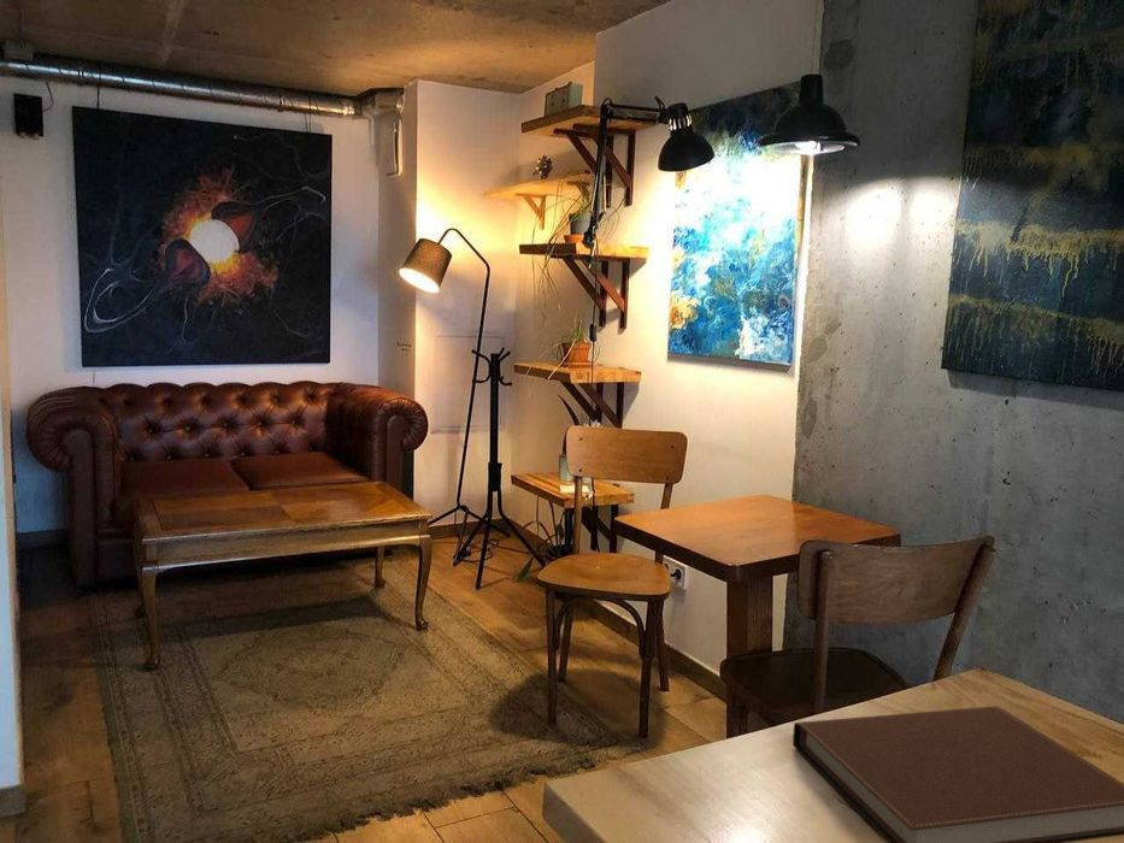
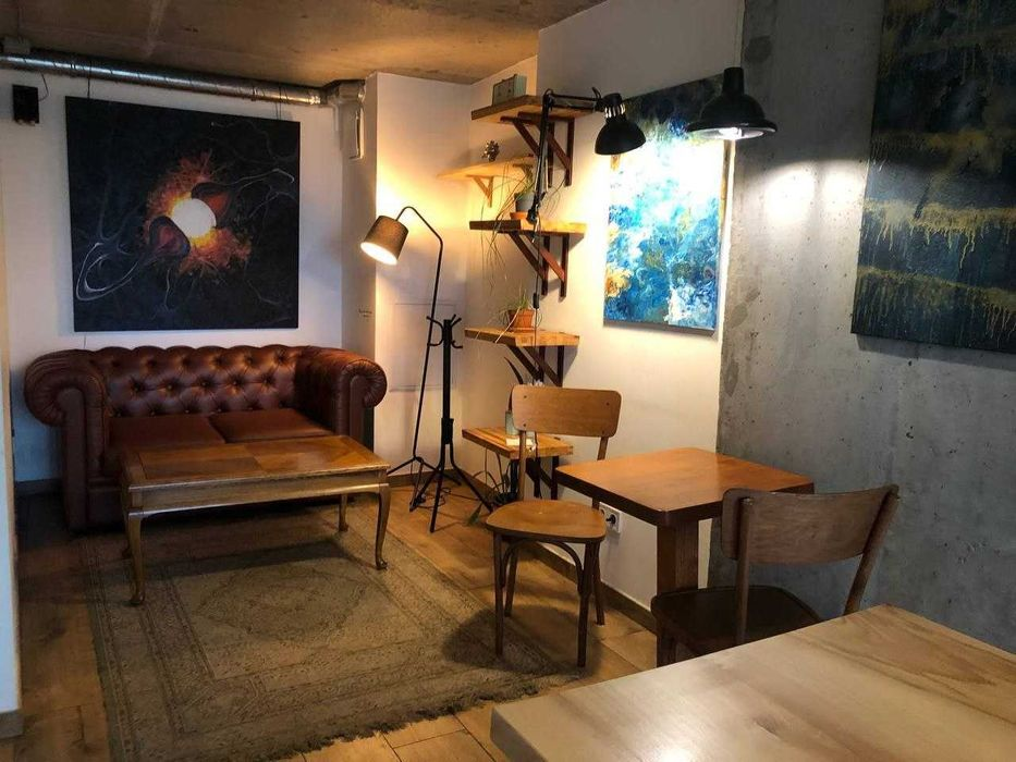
- notebook [791,705,1124,843]
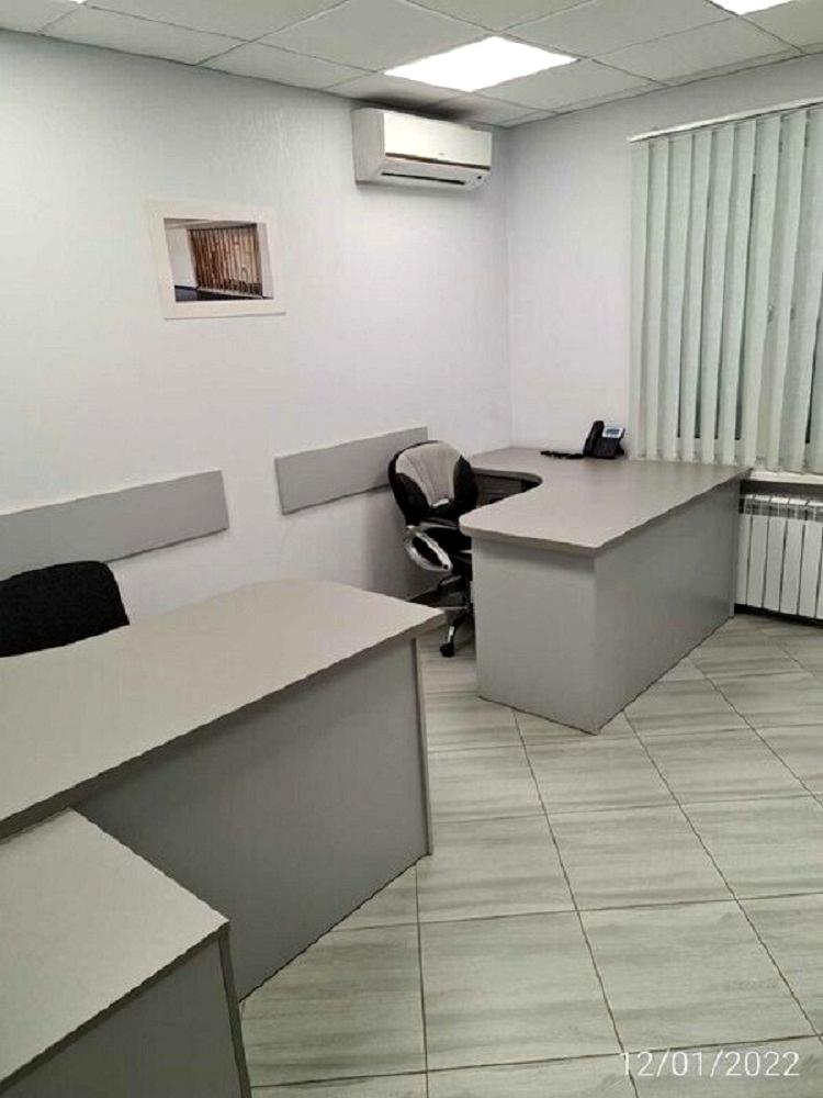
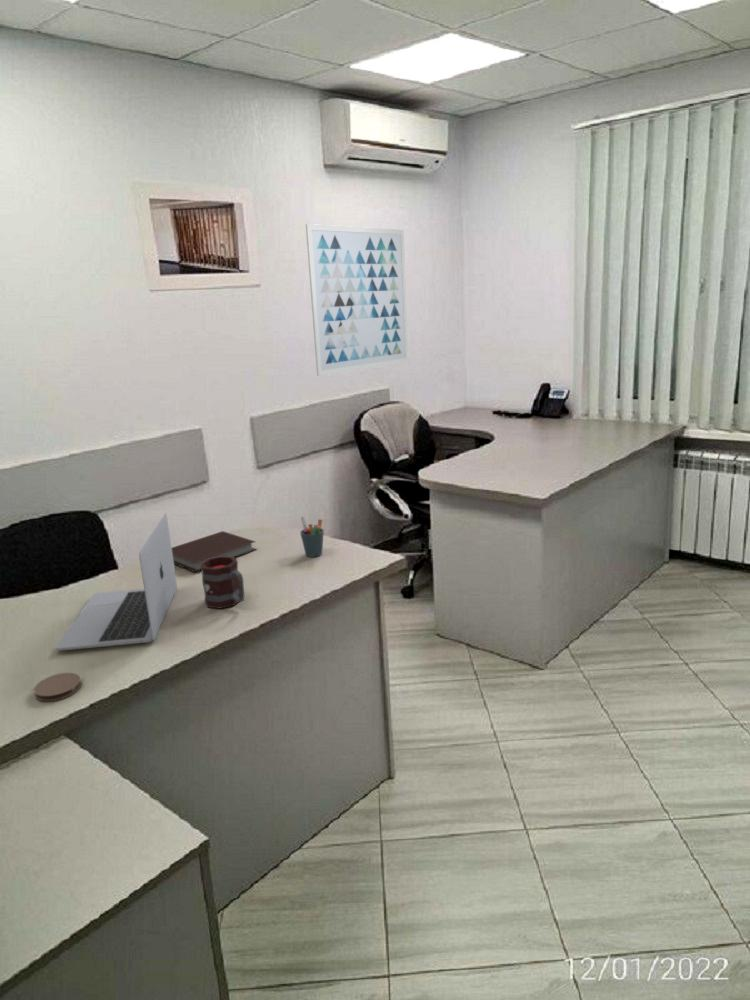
+ mug [200,556,245,610]
+ notebook [171,530,258,573]
+ wall art [305,223,410,377]
+ laptop [54,512,178,652]
+ pen holder [299,515,325,558]
+ coaster [33,672,83,702]
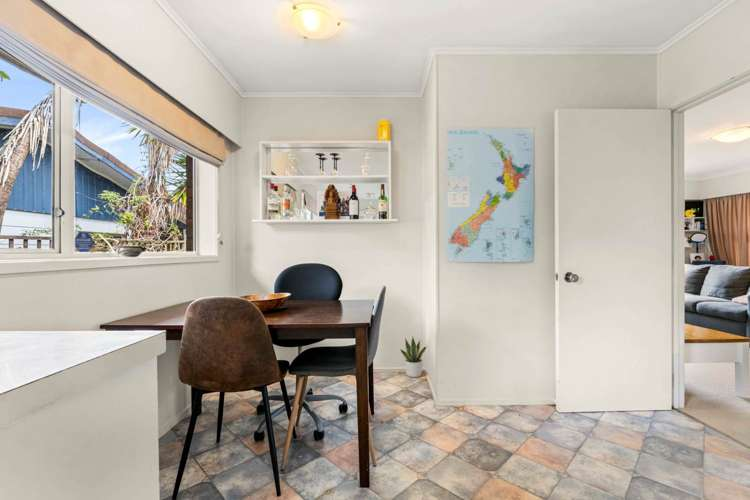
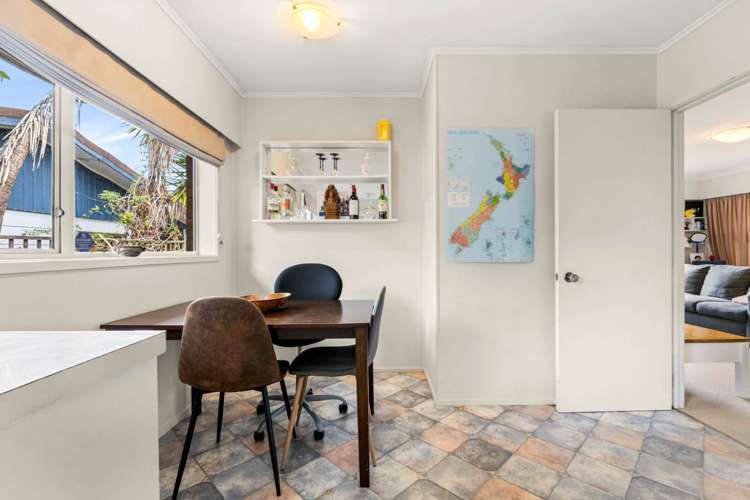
- potted plant [399,336,427,378]
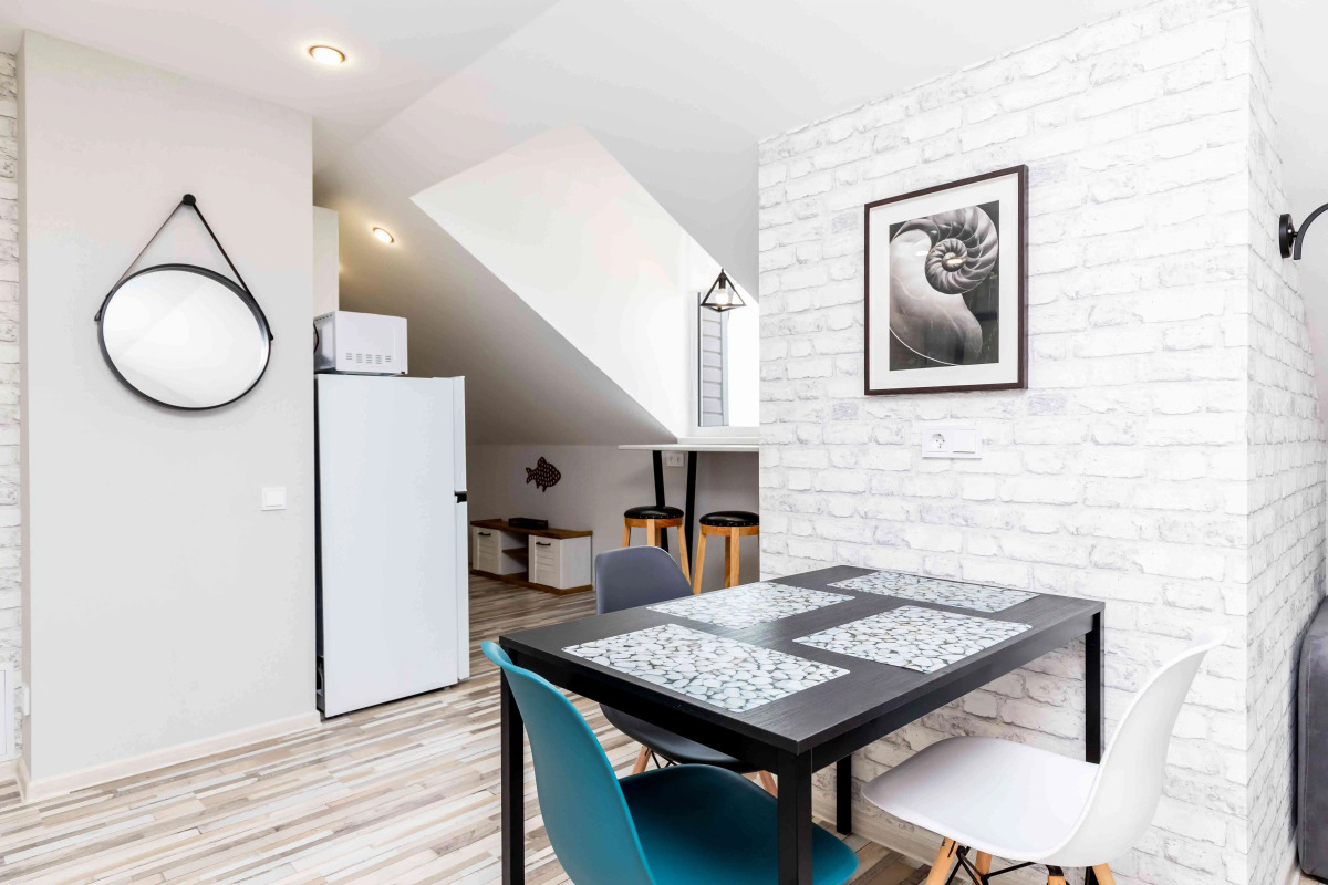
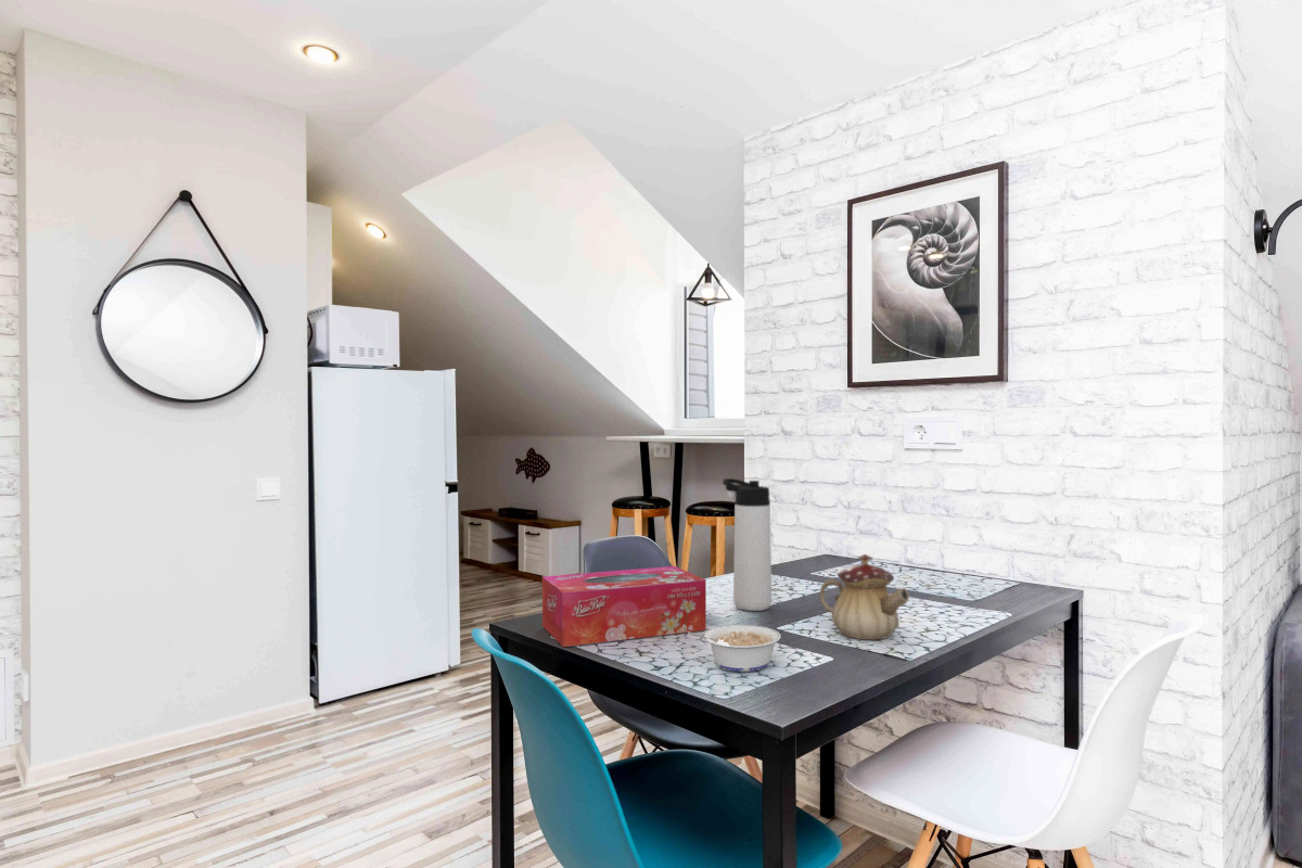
+ legume [688,624,781,673]
+ thermos bottle [722,477,773,612]
+ teapot [818,553,910,641]
+ tissue box [541,565,707,648]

○ ○ ○ ○ ○

» Task goal:
Give back all the material exactly, with no pictures.

» Result:
- notebook [791,705,1124,843]
+ mug [200,556,245,610]
+ notebook [171,530,258,573]
+ wall art [305,223,410,377]
+ laptop [54,512,178,652]
+ pen holder [299,515,325,558]
+ coaster [33,672,83,702]
- potted plant [399,336,427,378]
+ legume [688,624,781,673]
+ thermos bottle [722,477,773,612]
+ teapot [818,553,910,641]
+ tissue box [541,565,707,648]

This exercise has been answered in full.